> **Problem to work on**:
Reproduce every line of the entries below word for word, leaving out the pictures.

Stored data entries
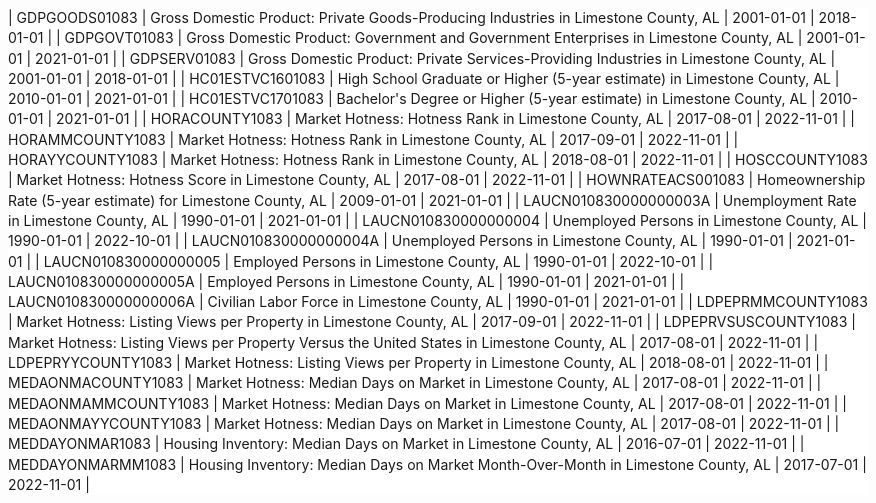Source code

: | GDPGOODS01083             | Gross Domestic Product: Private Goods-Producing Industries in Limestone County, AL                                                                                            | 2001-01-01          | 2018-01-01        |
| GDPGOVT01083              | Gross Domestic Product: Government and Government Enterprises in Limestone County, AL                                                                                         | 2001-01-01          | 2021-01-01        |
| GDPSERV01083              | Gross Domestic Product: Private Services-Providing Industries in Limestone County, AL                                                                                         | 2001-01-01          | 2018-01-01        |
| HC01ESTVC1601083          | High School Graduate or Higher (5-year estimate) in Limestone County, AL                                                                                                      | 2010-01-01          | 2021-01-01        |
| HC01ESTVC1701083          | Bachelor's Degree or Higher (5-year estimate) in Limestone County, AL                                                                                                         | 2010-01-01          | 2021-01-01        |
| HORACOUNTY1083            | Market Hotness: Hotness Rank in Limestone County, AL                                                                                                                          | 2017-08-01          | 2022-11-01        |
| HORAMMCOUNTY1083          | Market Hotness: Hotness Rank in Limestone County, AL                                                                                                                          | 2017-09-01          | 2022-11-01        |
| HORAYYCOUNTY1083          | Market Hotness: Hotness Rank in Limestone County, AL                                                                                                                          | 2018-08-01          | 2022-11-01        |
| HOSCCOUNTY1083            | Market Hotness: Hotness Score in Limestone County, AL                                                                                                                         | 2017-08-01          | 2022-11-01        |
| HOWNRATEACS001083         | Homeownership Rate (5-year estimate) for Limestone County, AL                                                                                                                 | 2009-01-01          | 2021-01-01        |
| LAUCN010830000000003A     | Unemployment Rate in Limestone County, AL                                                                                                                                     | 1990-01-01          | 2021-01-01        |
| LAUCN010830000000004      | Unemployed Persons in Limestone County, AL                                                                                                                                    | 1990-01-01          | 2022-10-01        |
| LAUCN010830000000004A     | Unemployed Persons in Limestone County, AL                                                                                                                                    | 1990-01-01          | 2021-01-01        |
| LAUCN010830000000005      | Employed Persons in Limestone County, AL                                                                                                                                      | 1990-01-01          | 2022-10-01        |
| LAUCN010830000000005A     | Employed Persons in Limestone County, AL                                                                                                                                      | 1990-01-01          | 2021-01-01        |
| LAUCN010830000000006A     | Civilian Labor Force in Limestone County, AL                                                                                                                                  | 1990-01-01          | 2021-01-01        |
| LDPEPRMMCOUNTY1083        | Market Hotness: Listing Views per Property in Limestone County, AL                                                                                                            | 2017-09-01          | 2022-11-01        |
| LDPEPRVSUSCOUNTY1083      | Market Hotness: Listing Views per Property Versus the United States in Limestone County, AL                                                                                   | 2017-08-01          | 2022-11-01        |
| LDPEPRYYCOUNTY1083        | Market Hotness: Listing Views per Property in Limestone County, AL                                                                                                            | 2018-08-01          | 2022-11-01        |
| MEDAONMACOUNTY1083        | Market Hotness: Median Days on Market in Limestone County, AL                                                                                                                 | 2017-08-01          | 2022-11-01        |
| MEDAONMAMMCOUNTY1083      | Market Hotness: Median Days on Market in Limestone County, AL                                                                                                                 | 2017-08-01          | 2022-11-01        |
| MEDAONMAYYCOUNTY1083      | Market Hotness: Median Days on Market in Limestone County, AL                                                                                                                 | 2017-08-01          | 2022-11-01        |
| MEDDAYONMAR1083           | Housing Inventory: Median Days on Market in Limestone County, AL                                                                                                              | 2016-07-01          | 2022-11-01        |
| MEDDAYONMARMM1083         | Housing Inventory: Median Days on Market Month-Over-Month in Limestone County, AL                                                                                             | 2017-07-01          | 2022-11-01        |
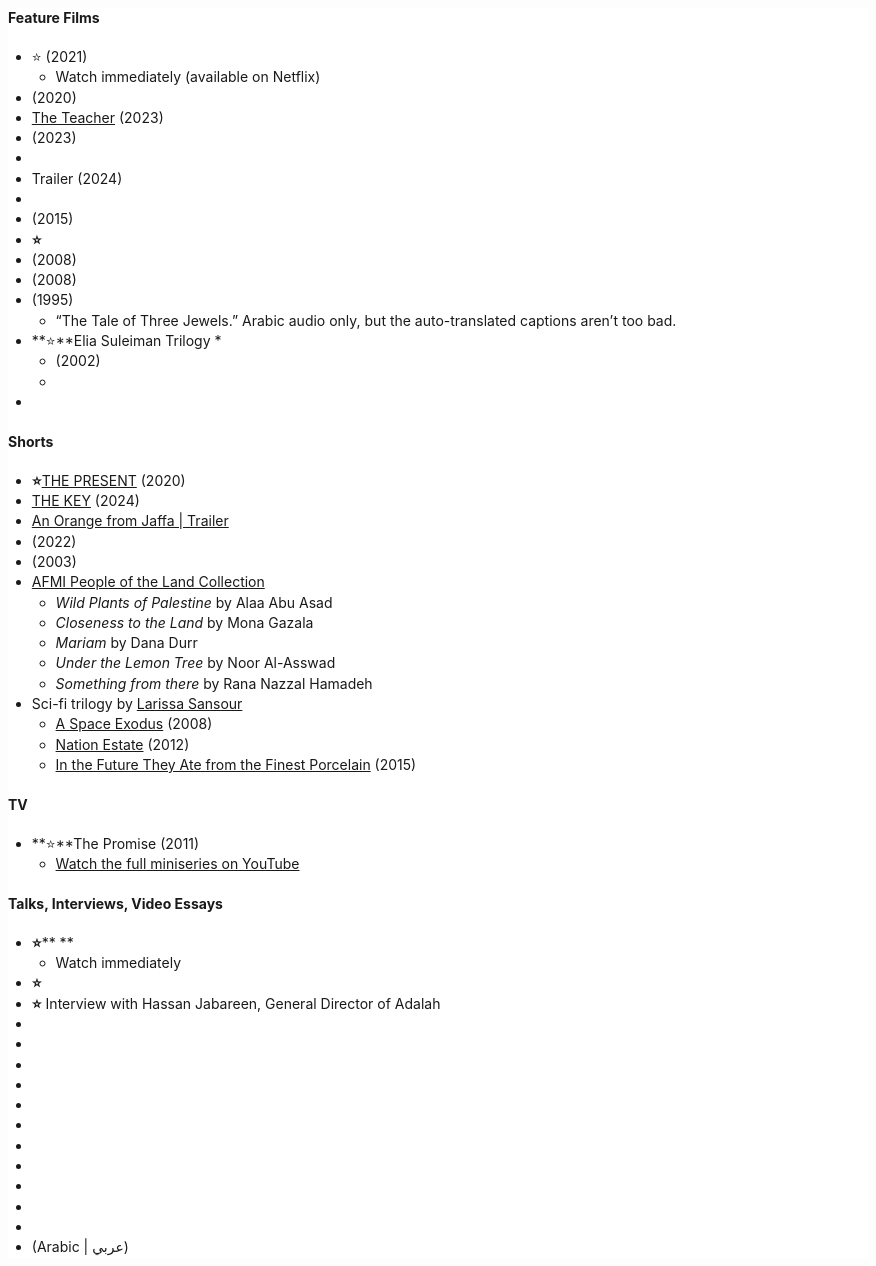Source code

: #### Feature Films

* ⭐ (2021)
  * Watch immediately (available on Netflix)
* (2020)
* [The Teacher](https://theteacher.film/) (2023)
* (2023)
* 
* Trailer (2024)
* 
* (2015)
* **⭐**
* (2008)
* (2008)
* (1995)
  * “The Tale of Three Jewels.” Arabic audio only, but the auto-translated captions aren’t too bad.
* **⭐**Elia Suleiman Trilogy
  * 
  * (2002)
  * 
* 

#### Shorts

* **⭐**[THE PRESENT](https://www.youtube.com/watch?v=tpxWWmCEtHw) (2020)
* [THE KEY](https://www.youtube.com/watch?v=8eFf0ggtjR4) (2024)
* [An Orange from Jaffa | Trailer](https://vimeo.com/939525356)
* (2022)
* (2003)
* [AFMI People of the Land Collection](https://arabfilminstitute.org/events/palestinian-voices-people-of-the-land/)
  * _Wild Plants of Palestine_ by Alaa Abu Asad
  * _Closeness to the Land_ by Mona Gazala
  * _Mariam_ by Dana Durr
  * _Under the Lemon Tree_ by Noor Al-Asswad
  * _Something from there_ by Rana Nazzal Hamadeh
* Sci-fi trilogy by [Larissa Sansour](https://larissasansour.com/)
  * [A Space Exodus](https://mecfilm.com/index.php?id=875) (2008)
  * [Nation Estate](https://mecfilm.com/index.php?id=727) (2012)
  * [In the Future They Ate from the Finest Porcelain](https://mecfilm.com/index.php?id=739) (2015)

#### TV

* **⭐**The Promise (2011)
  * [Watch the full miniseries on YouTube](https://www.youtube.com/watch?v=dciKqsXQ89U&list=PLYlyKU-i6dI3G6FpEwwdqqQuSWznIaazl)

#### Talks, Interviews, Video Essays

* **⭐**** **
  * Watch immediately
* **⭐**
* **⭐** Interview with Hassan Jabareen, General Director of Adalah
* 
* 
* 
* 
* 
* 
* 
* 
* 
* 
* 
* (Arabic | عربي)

> **Solution for this task**:
Source code

: | GDPGOODS01083             | Gross Domestic Product: Private Goods-Producing Industries in Limestone County, AL                                                                                            | 2001-01-01          | 2018-01-01        |
| GDPGOVT01083              | Gross Domestic Product: Government and Government Enterprises in Limestone County, AL                                                                                         | 2001-01-01          | 2021-01-01        |
| GDPSERV01083              | Gross Domestic Product: Private Services-Providing Industries in Limestone County, AL                                                                                         | 2001-01-01          | 2018-01-01        |
| HC01ESTVC1601083          | High School Graduate or Higher (5-year estimate) in Limestone County, AL                                                                                                      | 2010-01-01          | 2021-01-01        |
| HC01ESTVC1701083          | Bachelor's Degree or Higher (5-year estimate) in Limestone County, AL                                                                                                         | 2010-01-01          | 2021-01-01        |
| HORACOUNTY1083            | Market Hotness: Hotness Rank in Limestone County, AL                                                                                                                          | 2017-08-01          | 2022-11-01        |
| HORAMMCOUNTY1083          | Market Hotness: Hotness Rank in Limestone County, AL                                                                                                                          | 2017-09-01          | 2022-11-01        |
| HORAYYCOUNTY1083          | Market Hotness: Hotness Rank in Limestone County, AL                                                                                                                          | 2018-08-01          | 2022-11-01        |
| HOSCCOUNTY1083            | Market Hotness: Hotness Score in Limestone County, AL                                                                                                                         | 2017-08-01          | 2022-11-01        |
| HOWNRATEACS001083         | Homeownership Rate (5-year estimate) for Limestone County, AL                                                                                                                 | 2009-01-01          | 2021-01-01        |
| LAUCN010830000000003A     | Unemployment Rate in Limestone County, AL                                                                                                                                     | 1990-01-01          | 2021-01-01        |
| LAUCN010830000000004      | Unemployed Persons in Limestone County, AL                                                                                                                                    | 1990-01-01          | 2022-10-01        |
| LAUCN010830000000004A     | Unemployed Persons in Limestone County, AL                                                                                                                                    | 1990-01-01          | 2021-01-01        |
| LAUCN010830000000005      | Employed Persons in Limestone County, AL                                                                                                                                      | 1990-01-01          | 2022-10-01        |
| LAUCN010830000000005A     | Employed Persons in Limestone County, AL                                                                                                                                      | 1990-01-01          | 2021-01-01        |
| LAUCN010830000000006A     | Civilian Labor Force in Limestone County, AL                                                                                                                                  | 1990-01-01          | 2021-01-01        |
| LDPEPRMMCOUNTY1083        | Market Hotness: Listing Views per Property in Limestone County, AL                                                                                                            | 2017-09-01          | 2022-11-01        |
| LDPEPRVSUSCOUNTY1083      | Market Hotness: Listing Views per Property Versus the United States in Limestone County, AL                                                                                   | 2017-08-01          | 2022-11-01        |
| LDPEPRYYCOUNTY1083        | Market Hotness: Listing Views per Property in Limestone County, AL                                                                                                            | 2018-08-01          | 2022-11-01        |
| MEDAONMACOUNTY1083        | Market Hotness: Median Days on Market in Limestone County, AL                                                                                                                 | 2017-08-01          | 2022-11-01        |
| MEDAONMAMMCOUNTY1083      | Market Hotness: Median Days on Market in Limestone County, AL                                                                                                                 | 2017-08-01          | 2022-11-01        |
| MEDAONMAYYCOUNTY1083      | Market Hotness: Median Days on Market in Limestone County, AL                                                                                                                 | 2017-08-01          | 2022-11-01        |
| MEDDAYONMAR1083           | Housing Inventory: Median Days on Market in Limestone County, AL                                                                                                              | 2016-07-01          | 2022-11-01        |
| MEDDAYONMARMM1083         | Housing Inventory: Median Days on Market Month-Over-Month in Limestone County, AL                                                                                             | 2017-07-01          | 2022-11-01        |
Source code

: #### Feature Films

* ⭐ (2021)
  * Watch immediately (available on Netflix)
* (2020)
* [The Teacher](https://theteacher.film/) (2023)
* (2023)
* 
* Trailer (2024)
* 
* (2015)
* **⭐**
* (2008)
* (2008)
* (1995)
  * “The Tale of Three Jewels.” Arabic audio only, but the auto-translated captions aren’t too bad.
* **⭐**Elia Suleiman Trilogy
  * 
  * (2002)
  * 
* 

#### Shorts

* **⭐**[THE PRESENT](https://www.youtube.com/watch?v=tpxWWmCEtHw) (2020)
* [THE KEY](https://www.youtube.com/watch?v=8eFf0ggtjR4) (2024)
* [An Orange from Jaffa | Trailer](https://vimeo.com/939525356)
* (2022)
* (2003)
* [AFMI People of the Land Collection](https://arabfilminstitute.org/events/palestinian-voices-people-of-the-land/)
  * _Wild Plants of Palestine_ by Alaa Abu Asad
  * _Closeness to the Land_ by Mona Gazala
  * _Mariam_ by Dana Durr
  * _Under the Lemon Tree_ by Noor Al-Asswad
  * _Something from there_ by Rana Nazzal Hamadeh
* Sci-fi trilogy by [Larissa Sansour](https://larissasansour.com/)
  * [A Space Exodus](https://mecfilm.com/index.php?id=875) (2008)
  * [Nation Estate](https://mecfilm.com/index.php?id=727) (2012)
  * [In the Future They Ate from the Finest Porcelain](https://mecfilm.com/index.php?id=739) (2015)

#### TV

* **⭐**The Promise (2011)
  * [Watch the full miniseries on YouTube](https://www.youtube.com/watch?v=dciKqsXQ89U&list=PLYlyKU-i6dI3G6FpEwwdqqQuSWznIaazl)

#### Talks, Interviews, Video Essays

* **⭐**** **
  * Watch immediately
* **⭐**
* **⭐** Interview with Hassan Jabareen, General Director of Adalah
* 
* 
* 
* 
* 
* 
* 
* 
* 
* 
* 
* (Arabic | عربي)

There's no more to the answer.